1990 yılında Devlet Bakanlıklarından biri Kadın ve Aileden Sorumlu olarak görevlendirilmiştir. 1993 yılında Kadının Statüsü ve Sorunları Genel Müdürlüğü (KSSGM) kurulmuştur. Bu yıllarda ayrıca kadına karşı şiddetle mücadele eden kadın örgütleri, kadın danışma merkezleri ve sığınma evleri hayata geçmiştir. Kadına karşı şiddetle mücadelede sığınma evlerinin önemli bir rol oynadığını söylemek mümkündür. Sığınma evleri, mevcut şiddetin ortadan kaldırılmasından çok, şiddetin varlığı halinde kadınların başta yaşam hakkı olmak üzere temel insan haklarının korunmasını sağlayacak mekanizmalar olarak varlık gösterir.

Yıllar içinde ülkemizde kadın karşı şiddet konusunda tedbirleri içeren çok sayıda yasal düzenleme yapılmıştır. Kadına karşı şiddetle mücadele eden kurumsal ve yasal mekanizmaların varlığı kadar, bunların, erkek şiddetini ele alışı ile şiddete maruz kalan kadına yaklaşımı da son derece önemlidir. Kadının kurban olarak değil, şiddete rağmen ayakta kalmasını sağlayacak, kendi kararlarını verebilecek ve verdiği kararları uygulayabilecek güçlerini keşfetmesini kolaylaştırmak önemlidir (Uçan ve diğerleri, 2014).
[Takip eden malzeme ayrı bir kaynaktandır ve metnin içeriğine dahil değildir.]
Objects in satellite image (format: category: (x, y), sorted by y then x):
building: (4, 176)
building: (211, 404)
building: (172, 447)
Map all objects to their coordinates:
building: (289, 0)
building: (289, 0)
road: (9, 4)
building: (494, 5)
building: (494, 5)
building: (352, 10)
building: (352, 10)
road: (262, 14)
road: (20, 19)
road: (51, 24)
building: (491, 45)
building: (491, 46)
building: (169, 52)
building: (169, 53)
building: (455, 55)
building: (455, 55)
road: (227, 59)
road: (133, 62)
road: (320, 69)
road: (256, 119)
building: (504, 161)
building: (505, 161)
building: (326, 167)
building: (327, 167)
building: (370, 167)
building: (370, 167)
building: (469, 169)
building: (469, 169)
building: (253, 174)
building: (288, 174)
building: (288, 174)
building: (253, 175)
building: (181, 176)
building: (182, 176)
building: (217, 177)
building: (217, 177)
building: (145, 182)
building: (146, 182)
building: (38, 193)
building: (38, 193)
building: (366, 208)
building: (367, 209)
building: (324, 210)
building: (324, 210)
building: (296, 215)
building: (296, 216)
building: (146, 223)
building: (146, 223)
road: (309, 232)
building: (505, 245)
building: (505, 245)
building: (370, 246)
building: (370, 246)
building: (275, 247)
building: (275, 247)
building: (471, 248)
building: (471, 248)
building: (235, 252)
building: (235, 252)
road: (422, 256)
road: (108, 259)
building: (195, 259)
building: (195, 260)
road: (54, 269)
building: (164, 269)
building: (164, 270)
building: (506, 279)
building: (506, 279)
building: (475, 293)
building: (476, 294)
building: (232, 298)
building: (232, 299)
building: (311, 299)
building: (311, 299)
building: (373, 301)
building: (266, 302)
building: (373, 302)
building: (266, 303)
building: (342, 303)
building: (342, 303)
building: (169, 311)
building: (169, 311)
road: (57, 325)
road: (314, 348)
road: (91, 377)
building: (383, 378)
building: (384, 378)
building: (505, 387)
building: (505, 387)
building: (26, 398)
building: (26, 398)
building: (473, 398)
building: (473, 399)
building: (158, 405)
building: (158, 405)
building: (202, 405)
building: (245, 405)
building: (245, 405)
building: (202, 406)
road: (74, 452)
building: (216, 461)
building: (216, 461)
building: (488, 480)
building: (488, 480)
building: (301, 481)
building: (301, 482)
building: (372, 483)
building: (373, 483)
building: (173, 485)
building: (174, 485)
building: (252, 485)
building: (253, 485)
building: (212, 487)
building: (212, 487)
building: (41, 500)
Toplumsal cinsiyet ayrımcılığının sonucu olan kadına karşı şiddetin ortadan kaldırılması, eşitlik odaklı politikaları ve çok taraı bir yaklaşımı gerektirir. Eşitsizliğin ortadan kaldırılmasına yönelik uygulamalar, şiddetin toplumda meşru görülmesini önleyecek çalışmalar, şiddet uygulanan kadınlara yönelik koruma ve güçlendirme mekanizmaları, ilgili kamu görevlilerinin farkındalıklarının artırılması ve faillerin cezalandırılması bu alanda öncelikli olarak ele alınması gereken konulardır (Erseçen ve Tosun, 2015). Toplumsal cinsiyet ayrımcılığının sonucu olarak ortaya çıkan, kadının maruz kaldığı şiddetle mücadelenin temelinde, kadına karşı şiddetin, insan hakkı ihlali olduğu gerçeği bulunmalıdır. Hiçbir kadının her ne gerekçeyle olursa olsun şiddete maruz bırakılamayacağı ve şiddetin kaçınılmaz olmadığı gerçeği ve bilincinin toplum tarafından benimsenmesini sağlayacak düzenlenmelerin hayata geçirilmesi son derece önemlidir. Kadını erkekten daha güçsüz ve geride gören yerleşmiş değer yargılarını değiştirecek bilinçlendirme çalışmaları yapmak, kadının güçlenmesini sağlayacak projeler üretmek, toplumsal cinsiyet ayrımcılığını ortadan kaldıracak ve her şeyden önce, insan haklarının, kadının da hakkı olduğu yönünde bilinç ve farkındalık yaratacak eğitim programları düzenlemek önemlidir.